Campaigners who faced violence and illegal detention at the hands of the Italian police in Genoa seven years ago have welcomed the conviction of some of those involved.
British protester Rich Moth was beaten and arrested at the Diaz school in Genoa – which was being used as dormitory – on the night of 21 July 2001.
He was one of many, including four others from Britain, taken to the Bolzaneto detention centre.
Rich told Socialist Worker, “I was pleased to hear there had been some convictions of police officers involved in holding people at Bolzaneto.
“This is the first time that the Italian state has acknowledged that what went on was a an abuse of power, but it’s a shame that the police officers’ political masters have not been held to account.
“I am still angry with the British government for what it did while we were being held.
“The US and Spanish consulates managed to get in to check on their citizens but the British government failed to do the same.
“And I will never forget that a spokesperson for Tony Blair said, ‘The Italian police had a difficult job to do. The prime minister believes that they did that job.’
“That gave the Italian police support in everything they did to protesters.”

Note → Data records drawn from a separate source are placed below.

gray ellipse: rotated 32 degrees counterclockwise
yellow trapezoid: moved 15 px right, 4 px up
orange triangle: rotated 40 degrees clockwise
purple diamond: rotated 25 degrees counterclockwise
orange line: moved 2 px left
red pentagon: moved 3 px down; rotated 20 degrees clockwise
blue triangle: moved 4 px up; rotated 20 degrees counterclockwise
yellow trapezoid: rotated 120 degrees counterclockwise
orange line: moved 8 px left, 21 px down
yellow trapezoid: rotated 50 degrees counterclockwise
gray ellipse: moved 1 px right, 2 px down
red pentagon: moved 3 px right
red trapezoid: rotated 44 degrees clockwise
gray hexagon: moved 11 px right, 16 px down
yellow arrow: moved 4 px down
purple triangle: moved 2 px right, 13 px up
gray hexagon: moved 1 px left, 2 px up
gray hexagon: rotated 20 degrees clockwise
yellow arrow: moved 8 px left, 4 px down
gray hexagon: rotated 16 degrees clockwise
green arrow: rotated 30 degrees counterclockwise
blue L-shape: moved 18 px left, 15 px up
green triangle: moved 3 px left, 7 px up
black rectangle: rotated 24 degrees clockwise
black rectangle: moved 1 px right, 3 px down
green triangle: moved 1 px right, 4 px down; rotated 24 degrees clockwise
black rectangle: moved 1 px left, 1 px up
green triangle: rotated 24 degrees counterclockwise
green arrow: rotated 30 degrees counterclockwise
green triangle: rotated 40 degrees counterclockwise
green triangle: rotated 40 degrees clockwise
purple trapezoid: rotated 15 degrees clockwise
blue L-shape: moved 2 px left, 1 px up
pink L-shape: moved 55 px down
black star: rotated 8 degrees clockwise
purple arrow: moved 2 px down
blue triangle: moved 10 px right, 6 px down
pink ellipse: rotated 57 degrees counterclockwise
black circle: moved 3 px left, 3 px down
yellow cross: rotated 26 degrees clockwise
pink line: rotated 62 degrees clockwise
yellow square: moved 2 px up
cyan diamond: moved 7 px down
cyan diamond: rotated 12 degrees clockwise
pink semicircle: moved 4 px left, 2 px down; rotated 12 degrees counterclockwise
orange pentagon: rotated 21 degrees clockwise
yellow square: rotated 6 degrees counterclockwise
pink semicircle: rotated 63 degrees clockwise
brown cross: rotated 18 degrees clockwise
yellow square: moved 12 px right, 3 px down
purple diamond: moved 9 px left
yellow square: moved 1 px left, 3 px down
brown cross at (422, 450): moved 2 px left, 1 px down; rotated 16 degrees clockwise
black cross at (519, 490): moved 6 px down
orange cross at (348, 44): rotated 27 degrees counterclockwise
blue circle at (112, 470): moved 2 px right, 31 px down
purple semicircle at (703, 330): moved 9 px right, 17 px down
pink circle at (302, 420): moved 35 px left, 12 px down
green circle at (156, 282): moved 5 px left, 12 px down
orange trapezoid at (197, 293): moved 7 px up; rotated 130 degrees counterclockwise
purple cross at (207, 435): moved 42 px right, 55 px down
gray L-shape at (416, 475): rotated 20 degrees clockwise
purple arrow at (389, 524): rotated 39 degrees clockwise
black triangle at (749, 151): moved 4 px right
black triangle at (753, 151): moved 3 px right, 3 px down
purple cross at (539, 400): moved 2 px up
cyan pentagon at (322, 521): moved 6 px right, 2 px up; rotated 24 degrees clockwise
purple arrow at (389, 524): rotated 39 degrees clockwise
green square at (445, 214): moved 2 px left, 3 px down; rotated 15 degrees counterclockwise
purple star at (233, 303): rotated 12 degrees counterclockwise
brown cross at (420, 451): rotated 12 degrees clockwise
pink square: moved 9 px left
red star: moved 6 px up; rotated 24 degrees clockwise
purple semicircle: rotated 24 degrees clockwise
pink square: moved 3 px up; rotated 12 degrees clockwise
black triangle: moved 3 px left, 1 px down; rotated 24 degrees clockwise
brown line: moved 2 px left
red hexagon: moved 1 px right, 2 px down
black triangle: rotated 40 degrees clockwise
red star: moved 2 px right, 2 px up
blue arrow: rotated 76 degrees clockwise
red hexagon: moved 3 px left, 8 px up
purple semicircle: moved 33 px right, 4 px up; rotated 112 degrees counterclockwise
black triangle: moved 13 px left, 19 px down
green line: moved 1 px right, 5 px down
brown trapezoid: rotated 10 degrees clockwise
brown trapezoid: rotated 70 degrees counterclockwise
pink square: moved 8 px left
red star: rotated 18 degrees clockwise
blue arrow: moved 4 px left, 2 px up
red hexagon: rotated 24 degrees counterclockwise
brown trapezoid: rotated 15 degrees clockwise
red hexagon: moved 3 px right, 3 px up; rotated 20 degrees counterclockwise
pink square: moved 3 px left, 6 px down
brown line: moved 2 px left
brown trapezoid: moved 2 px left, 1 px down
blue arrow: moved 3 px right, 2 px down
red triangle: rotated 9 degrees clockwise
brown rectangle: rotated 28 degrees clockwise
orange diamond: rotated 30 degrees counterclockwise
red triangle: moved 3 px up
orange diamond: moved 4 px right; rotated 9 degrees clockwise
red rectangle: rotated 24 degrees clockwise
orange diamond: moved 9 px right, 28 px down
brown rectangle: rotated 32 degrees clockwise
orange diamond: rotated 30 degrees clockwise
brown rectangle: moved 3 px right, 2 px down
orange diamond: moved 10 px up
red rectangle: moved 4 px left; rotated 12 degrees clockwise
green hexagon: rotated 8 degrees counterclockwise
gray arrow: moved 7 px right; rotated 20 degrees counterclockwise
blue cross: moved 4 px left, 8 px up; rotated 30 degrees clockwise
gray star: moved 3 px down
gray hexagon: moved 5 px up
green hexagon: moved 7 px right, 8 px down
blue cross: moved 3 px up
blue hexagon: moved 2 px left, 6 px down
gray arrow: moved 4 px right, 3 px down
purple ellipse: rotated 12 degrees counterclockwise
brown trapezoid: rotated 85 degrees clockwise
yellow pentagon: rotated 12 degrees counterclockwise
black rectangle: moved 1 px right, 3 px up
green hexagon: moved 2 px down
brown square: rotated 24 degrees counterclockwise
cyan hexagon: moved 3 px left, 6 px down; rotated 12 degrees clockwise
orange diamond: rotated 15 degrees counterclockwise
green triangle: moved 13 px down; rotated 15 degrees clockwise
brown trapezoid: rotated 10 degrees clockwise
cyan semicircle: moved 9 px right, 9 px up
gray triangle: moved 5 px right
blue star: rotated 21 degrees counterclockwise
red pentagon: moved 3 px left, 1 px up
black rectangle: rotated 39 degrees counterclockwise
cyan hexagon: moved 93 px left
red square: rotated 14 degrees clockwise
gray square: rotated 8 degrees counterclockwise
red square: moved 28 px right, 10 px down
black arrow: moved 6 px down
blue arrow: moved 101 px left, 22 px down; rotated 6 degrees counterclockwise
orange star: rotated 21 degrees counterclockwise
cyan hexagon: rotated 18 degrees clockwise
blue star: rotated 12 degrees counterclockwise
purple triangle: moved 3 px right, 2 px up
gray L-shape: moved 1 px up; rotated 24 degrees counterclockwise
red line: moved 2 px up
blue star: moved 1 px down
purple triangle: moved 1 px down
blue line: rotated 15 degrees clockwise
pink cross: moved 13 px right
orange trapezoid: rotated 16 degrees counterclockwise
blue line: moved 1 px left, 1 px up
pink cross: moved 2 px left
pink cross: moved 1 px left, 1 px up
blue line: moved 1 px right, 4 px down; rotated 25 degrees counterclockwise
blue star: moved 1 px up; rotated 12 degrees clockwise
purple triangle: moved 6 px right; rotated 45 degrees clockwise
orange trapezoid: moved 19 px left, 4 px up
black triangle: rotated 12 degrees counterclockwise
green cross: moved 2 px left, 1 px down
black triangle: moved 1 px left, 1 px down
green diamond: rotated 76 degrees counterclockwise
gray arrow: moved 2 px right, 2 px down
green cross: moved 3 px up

Matt Foot, a criminal defence solicitor who represented Rich Moth and fellow protester Nicola Doherty, said, “My initial view of the judge’s sentences was one of delight. It is very rare for the state to even get prosecuted for this kind of abuse. Just look at what happened in the case of the Birmingham Six or the Guildford Four in Britain.
“The Italian judge made some very good comments about the systemic nature of the violence and how it was a conspiracy of abuse.
“Even if the convictions are not complete justice, they are testament to the campaigners and a brave prosecutor, and to a level of abuse that couldn’t be ignored.”